Вскочив на ноги, она торопливо оправила юбку, обмела со спины мякинные ости и в упор выкрикнула ошалевшему Пантелею Прокофьевичу:
— Ты за что меня надысь побил? Что ж, аль я старуха? Ты-то молодой не таковский был? Мужа — его вон год нету!.. А мне, что ж, с кобелем, что ли? Шиш тебе, хромой! Вот на, выкуси!
Дарья сделала непристойное движение и, играя бровями, пошла к дверям. У дверей она еще раз внимательно оглядела себя, стряхнула с кофты и платка пыль, сказала, не глядя на свекра:
— Мне без этого нельзя… Мне казак нужен, а не хочешь — я найду себе, а ты помалкивай!

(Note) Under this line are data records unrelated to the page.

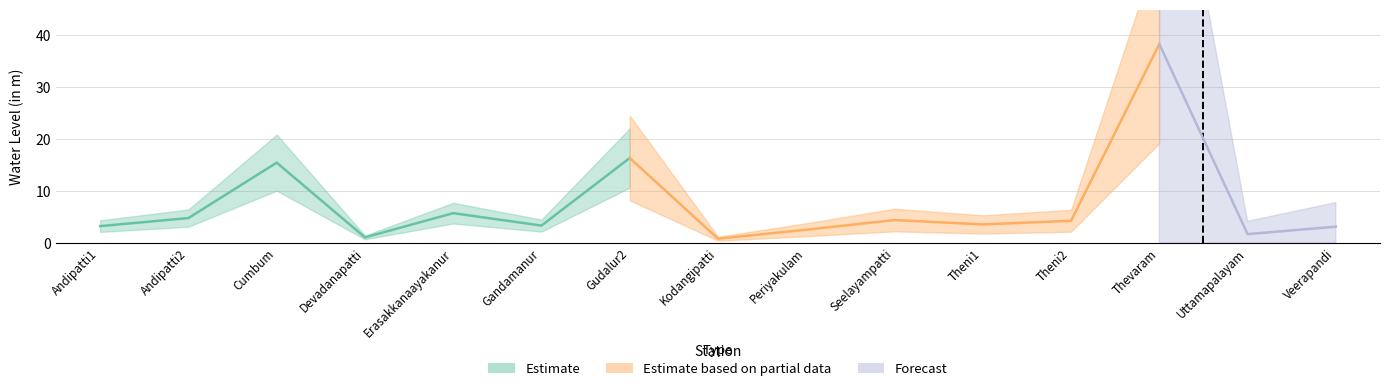

How many interior local peaks (higher than both neighbors) does the data have?

5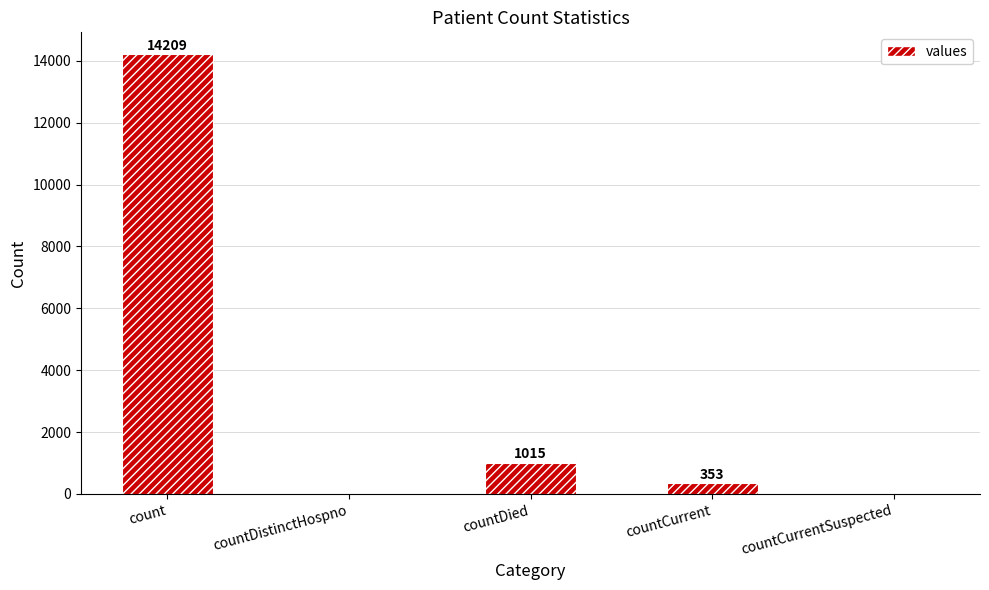

Reading left to right, what are all the values shown in this chart?

count=14209	countDistinctHospno=0	countDied=1015	countCurrent=353	countCurrentSuspected=0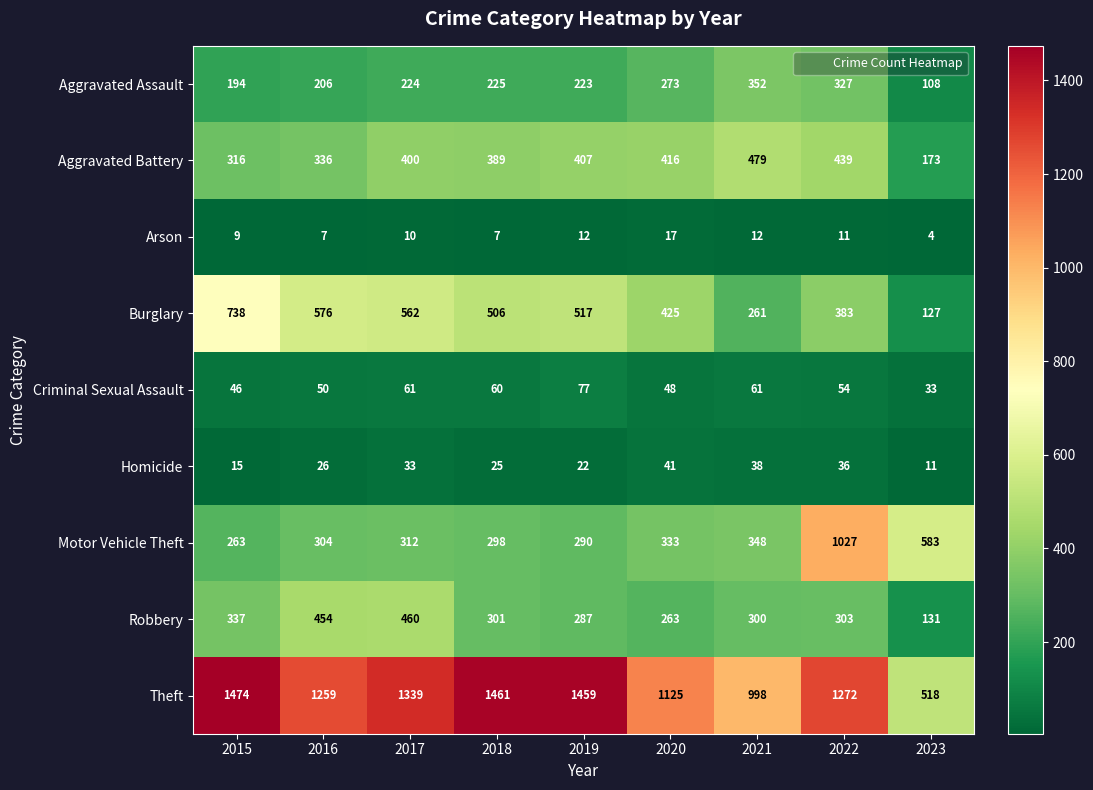

Rank the series by their maximum value, from highest to lowest.

Theft, Motor Vehicle Theft, Burglary, Aggravated Battery, Robbery, Aggravated Assault, Criminal Sexual Assault, Homicide, Arson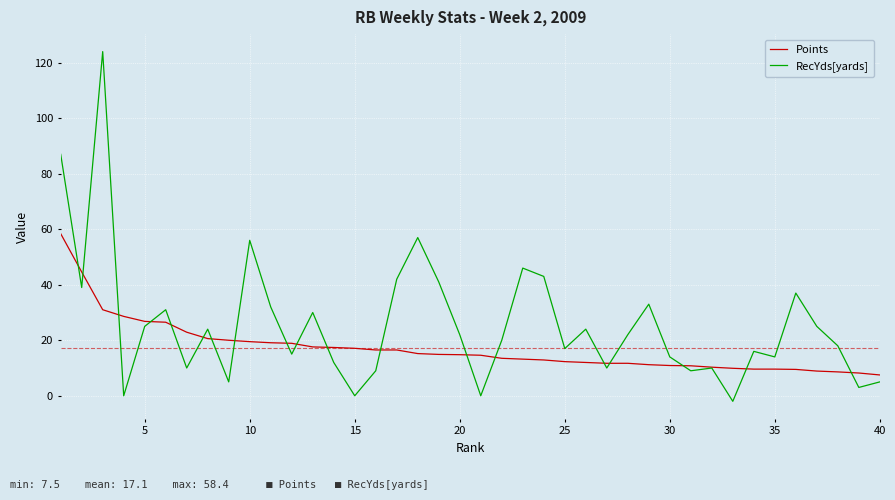

Which series has the widest spread of values?

RecYds[yards]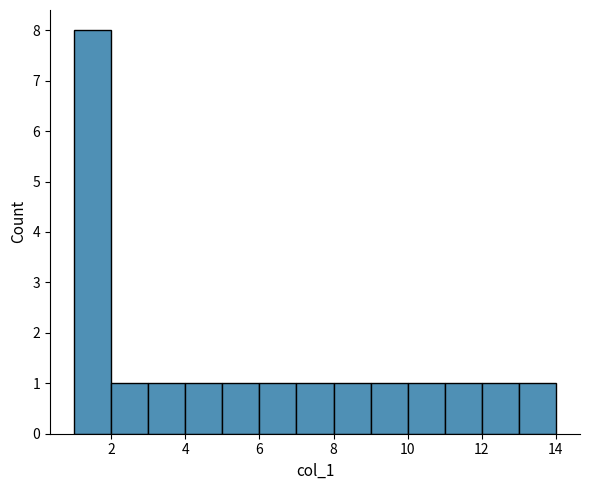

Reading left to right, transcribe this chart: for each bar, give the range it covers on the x-axis and its height. The values are not printed on the chart, so give them approximately, as read against the axis.

1 to 2: 8
2 to 3: 1
3 to 4: 1
4 to 5: 1
5 to 6: 1
6 to 7: 1
7 to 8: 1
8 to 9: 1
9 to 10: 1
10 to 11: 1
11 to 12: 1
12 to 13: 1
13 to 14: 1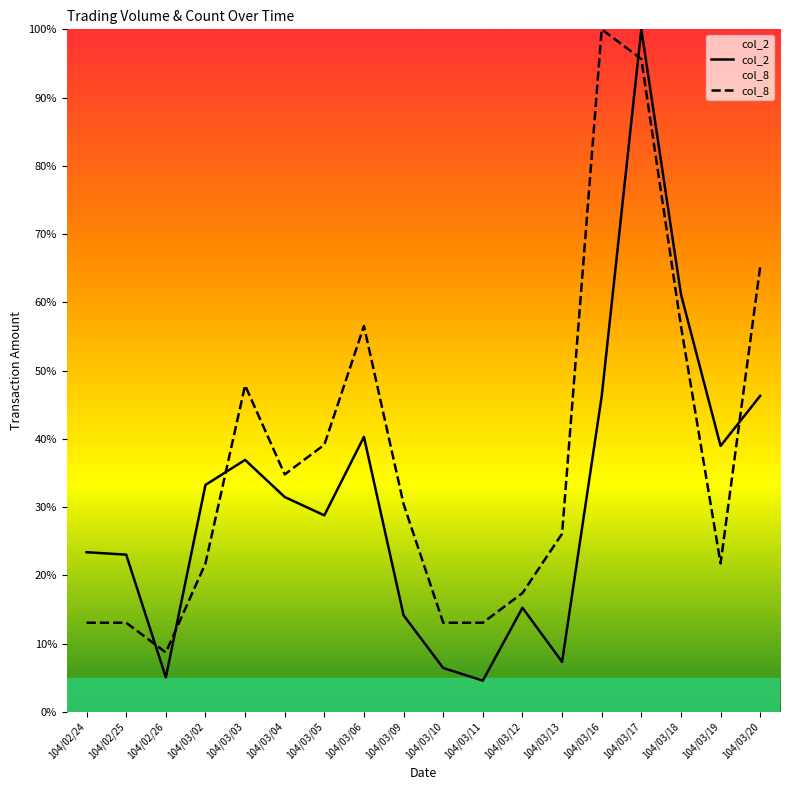

Rank the series at 104/02/25 from highest to lowest value.

col_2, col_8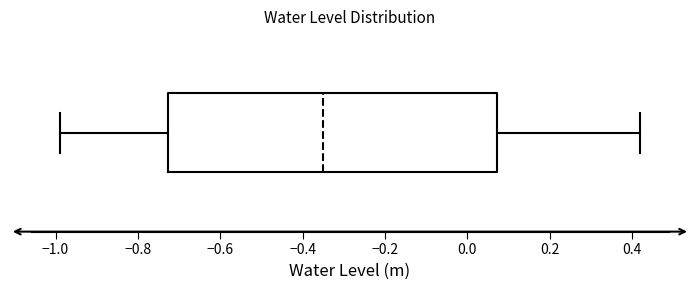

Where does the left whisker of the box end on the x-axis? The values are not printed on the chart, so give them approximately, as read against the axis.

-0.98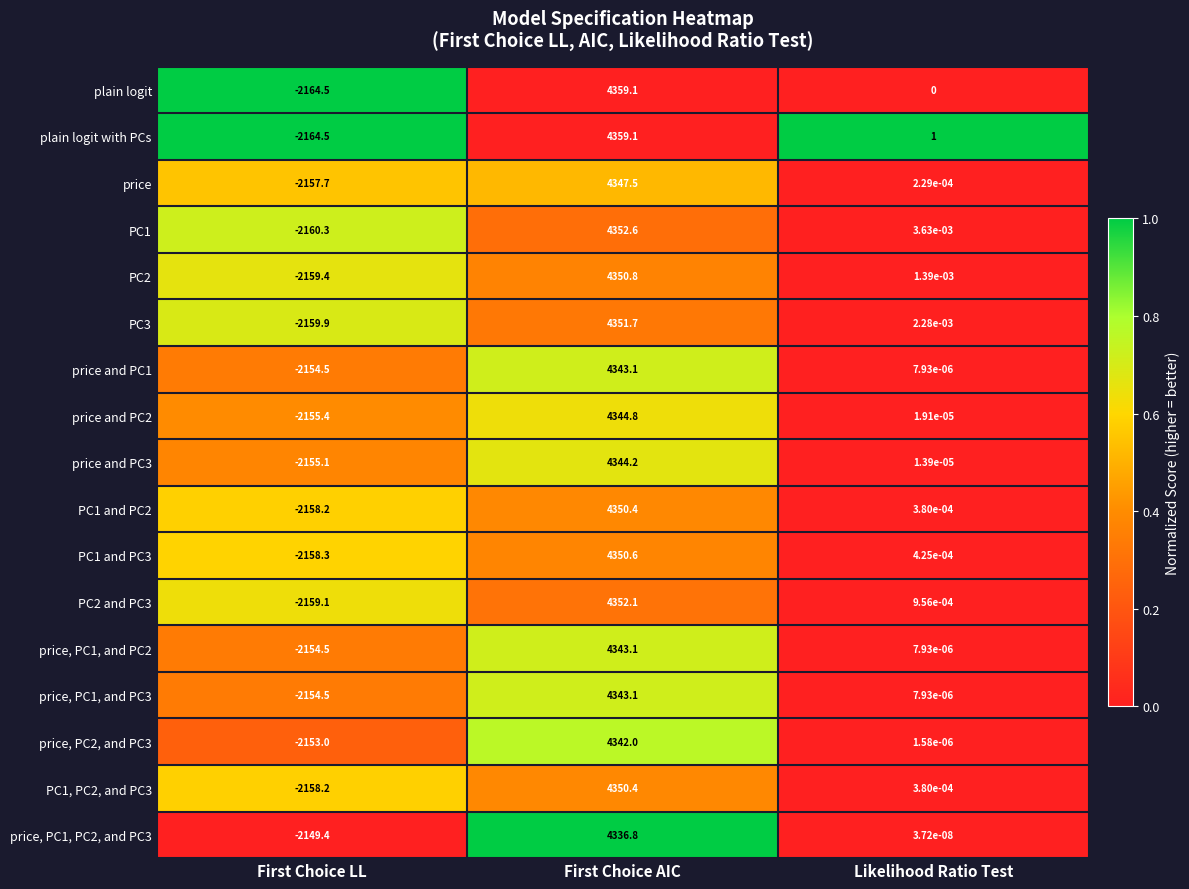

The value of PC2 at First Choice AIC is 7812.6. True or false?

False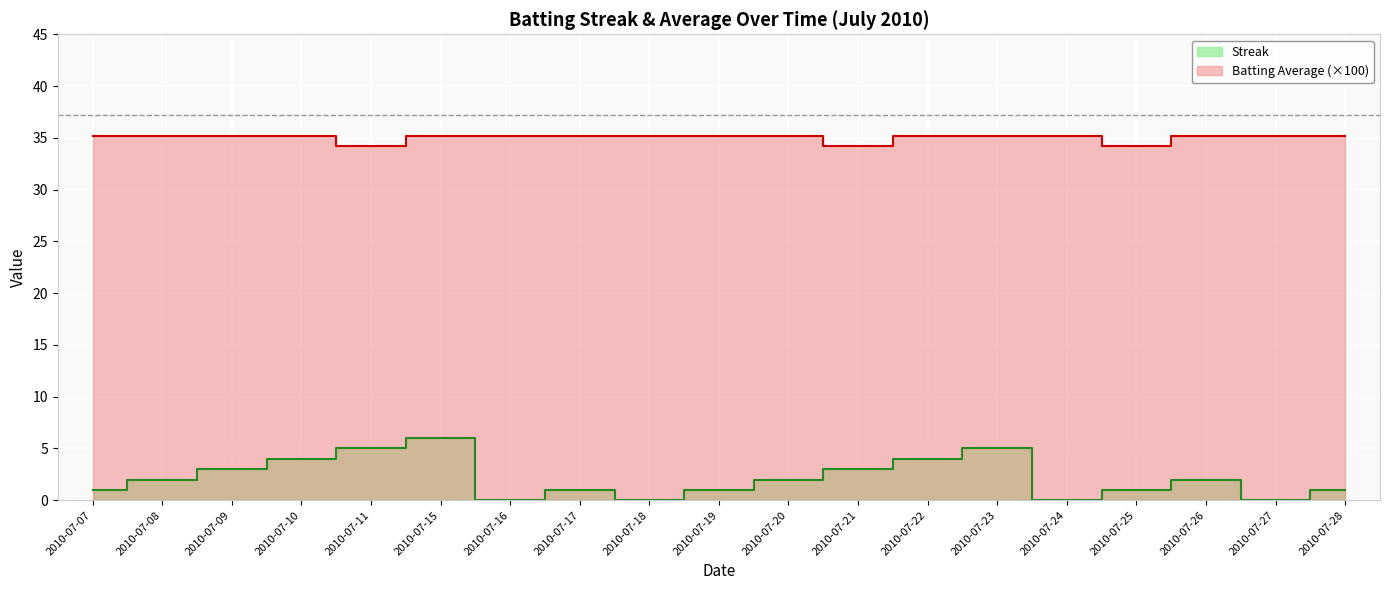

At which category does Streak reach its first local peak?

2010-07-15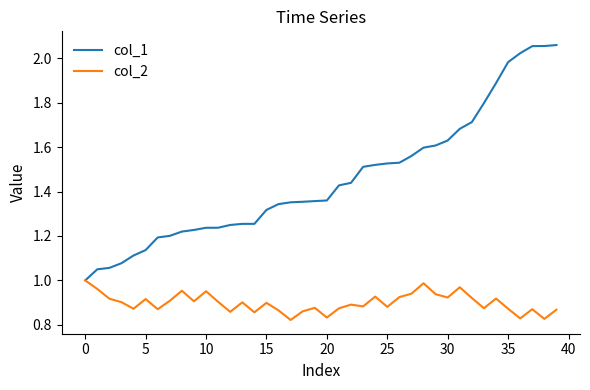

Which series has the widest spread of values?

col_1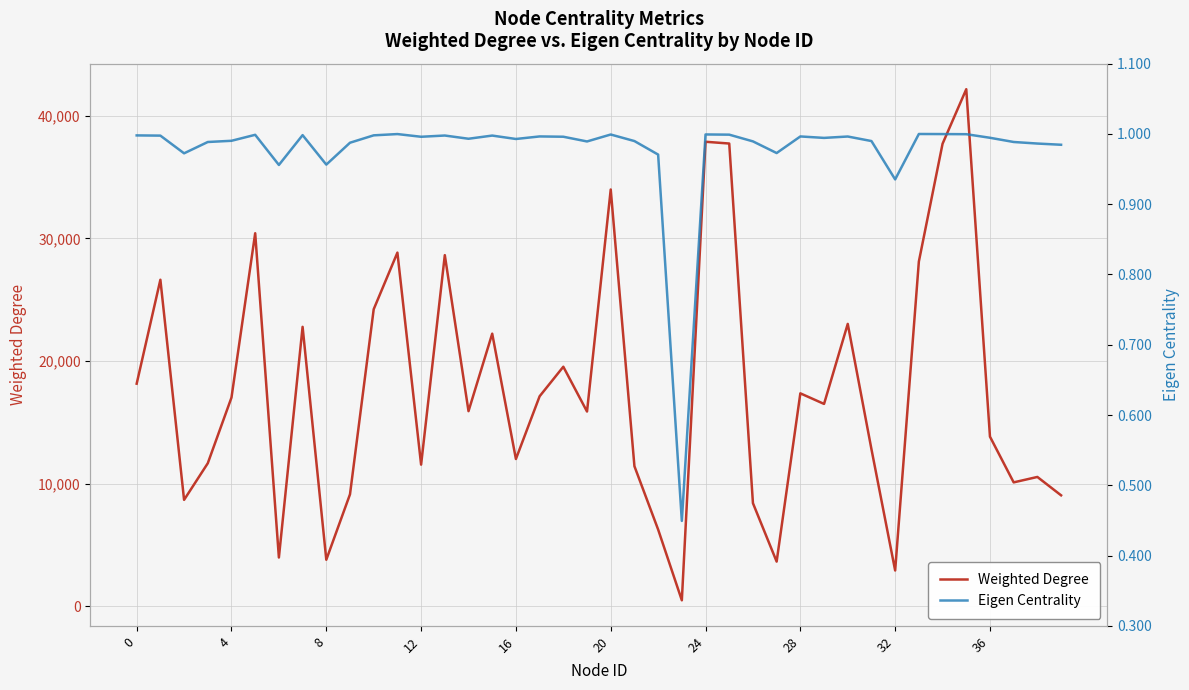

What is the difference between the maximum and minimum values in the Eigen Centrality series?

0.6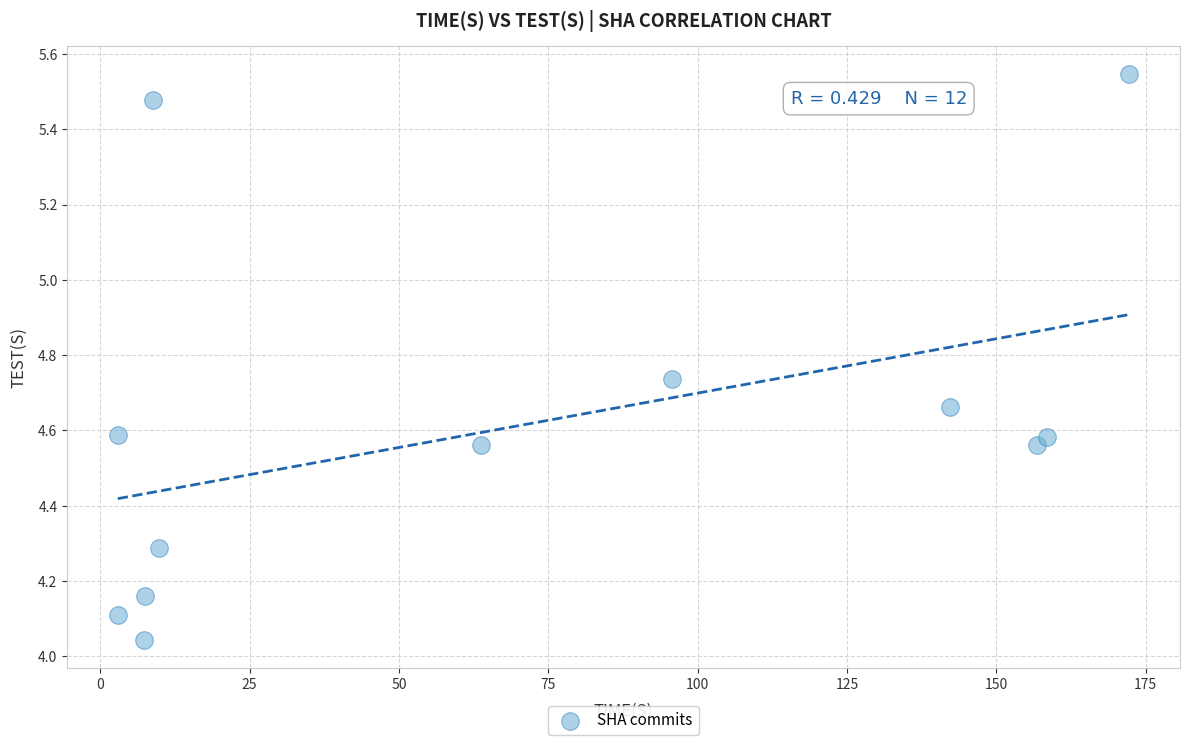

What is the range of Y values (max minus min)?

1.5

Она виляющей быстрой походкой дошла до гуменных ворот, скрылась, не оглянувшись, а Пантелей Прокофьевич все стоял у рыжего бока веялки, жевал бороду и недоуменно и виновато оглядывал мякинник и концы своих латаных чириков. «Неужели на ее стороне правда? Может, мне надо бы было с нею грех принять?» — оглушенный происшедшим, растерянно думал он в этот миг.
VI
В ноябре в обним жали морозы. Ранний перепадал снежок. На колене против верхнего конца хутора Татарского стал Дон. По хрупкому сизому льду перебирались редкие пешеходы на ту сторону, а ниже одни лишь окраинцы подернулись пузырчатым ледком, на середине бугрилось стремя, смыкались и трясли седыми вихрами зеленые валы. На яме, против Черного яра, в дрямах, на одиннадцатисаженной глубине давно уже стали на зимовку сомы, в головах у них — одетые слизью сазаны, одна бель моталась по Дону, да на перемыках шарахала сула, гоняя за калинкой. На хрящу легла стерлядь. Ждали рыбаки морозов поядреней, покрепче, — чтобы по первому льду пошарить цапками, полапать красную рыбу.
В ноябре получили Мелеховы письмо от Григория. Писал из Кувински, из Румынии, о том, что ранен был в первом же бою, пуля раздробила ему кость левой руки, поэтому отправляют его на излечение в свой округ, в станицу Каменскую. Следом за письмом проведала мелеховский курень другая беда; года полтора назад подошла Пантелею Прокофьевичу нужда в деньгах, взял у Мохова Сергея Платоновича сто рублей серебром под запродажное письмо.